Accelerating Acceptance 2018

Accelerating Acceptance 2018

Americans' acceptance of and comfort with gay, lesbian, bisexual, and transgender individuals fell in 2017, a report from LGBTQ media advocacy organization finds. The report, (executive summary, 3 pages, PDF), found that for the first time since GLAAD began commissioning Harris to poll on the issue in 2014, the percentage of non-LGBT respondents who said they would be "very uncomfortable" or "somewhat uncomfortable" with various scenarios increased: having LGBT people at their place of worship (11 percent), learning that a family member (30 percent) or their doctor (31 percent) is LGBT, having a son or daughter who is taught about LGBT history in school (37 percent), having a son or daughter who is assigned an LGBT teacher (31 percent), seeing an LGBT co-worker's wedding picture (27 percent), and seeing a same-sex couple holding hands (31 percent).
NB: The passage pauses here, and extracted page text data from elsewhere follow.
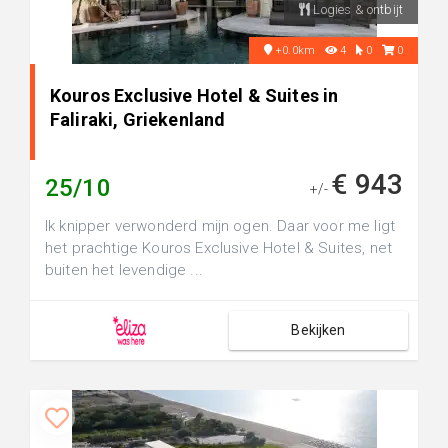
Logies & ontbijt
+0.0km
4
0
0
Kouros Exclusive Hotel & Suites in
Faliraki, Griekenland
€ 943
25/10
+/-
Ik knipper verwonderd mijn ogen. Daar voor me ligt
het prachtige Kouros Exclusive Hotel & Suites, net
buiten het levendige ...
Bekijken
The survey also found that the share of those who were "very comfortable" or "somewhat comfortable" with all seven scenarios fell by 4 percentage points, while the share of those whose comfort level varied by scenario grew. In addition, 55 percent of LGBT respondents reported experiencing discrimination based on gender identity or sexual orientation, up from 44 percent in 2016.